Saturday, Sept. 20,
2014—Batumi to Tbilisi
Today was my lucky
day, I guess. It was supposed to be raining all day, and we had some
heavy rain last night. However, when I left to walk to the bus
station, it was dry all the way. Then, just after we left at 8:00,
it began to rain hard again.
It was scary riding
in the rain, because the mini-bus (marshrutka) drivers speed. Not
only that, but they turn two-lane roads with no shoulders into 3-lane
highways—passing with oncoming traffic. About an hour after
leaving, we saw lots of stopped vehicles. As we slowly went by, we
could see an overturned marshrutka resting on its roof among the
trees to the side of the road. It was a bad accident. It's likely
that people were either killed or very badly injured. Just 5 minutes
after that, the rain stopped again, and the sun came out.
Along the way, I saw
things that brought back memories of my previous trip to
Georgia—people traveling in two-wheeled wagons pulled by a single
horse, people tending sheep in a field, etc. We passed through towns
and by places I had visited before—Kutiasi, Gori (where I saw
bombed out buildings from the war with Russia 6 years ago), Mtskheta Monastery (which I visited by climbing from the edge of the highway 6 years ago--a steep and scary climb), etc.
The trip took 6
hours as expected. They dropped me off at Didube where there is a
metro stop. I caught the metro to Freedom Square, bought some
gladiolas for Elena (whose husband Eduard insisted on paying for the
coffee and dessert last night in Batumi) and made my way to the
apartment. Both Elena and Alla (prounounced “Aya”) were here.

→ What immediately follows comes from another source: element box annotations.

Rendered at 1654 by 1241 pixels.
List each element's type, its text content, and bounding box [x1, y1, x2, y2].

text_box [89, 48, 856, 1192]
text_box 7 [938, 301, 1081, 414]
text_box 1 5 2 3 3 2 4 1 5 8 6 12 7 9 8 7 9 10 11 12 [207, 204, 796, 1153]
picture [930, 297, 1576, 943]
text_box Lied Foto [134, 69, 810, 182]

Alla is renting me a room, since Eduard's sister is staying in their
extra room.
Wanting to see the
changes here in Tbilisi, I went out immediately to explore. I walked
up and down Rustaveli Avenue, the fancy main street of the city which
is lined with government buildings, museums, theaters, and nice
shops. I went into the Old Town past the Jewish area with its synagogue, the Islamic
area with its mosque, the old Turkish bath area, and the old hilltop walled fortress.
The city has greatly improved over 6 years. Almost all of the major
old buildings have been restored that had not yet been restored
before. There seem to be lots more tourist facilities and more
tourists than when I was here, too, but maybe the war with Russia
that had just ended kept them away at that time. Anyway, it's a
pretty and a lively city these days.
Having said that, I
feel so sorry for older people and those who cannot find jobs here.
All of the old USSR republics have the same problem. There are very
limited social welfare programs to assist the elderly. If they don't
have children to help them, they beg on the streets, try to sell
anything they can make or buy at a low cost, etc., to have money for
paying bills and buying food. And many of the young people, the
children who would be normally helping their aging parents cannot
find decent jobs, either. Lasha, the 27-year-old son at the place
where I stayed last night is desperate to try to find a way to make
money. He applies every year for the green card lottery for the US,
he was asking who can join the US military (because he had heard
about Mexicans who are not legal residents joining it to try to earn
a way to get permanent residency). There are a lot of desperate
people all over eastern Europe wanting to find a way to live
elsewhere and make money or trying to get by where they are living.
It's only about 20:00, but I am tired and ready to go to bed. Tomorrow is another travel day with another 6-hour marshrutka trip. I'll be off to Armenia.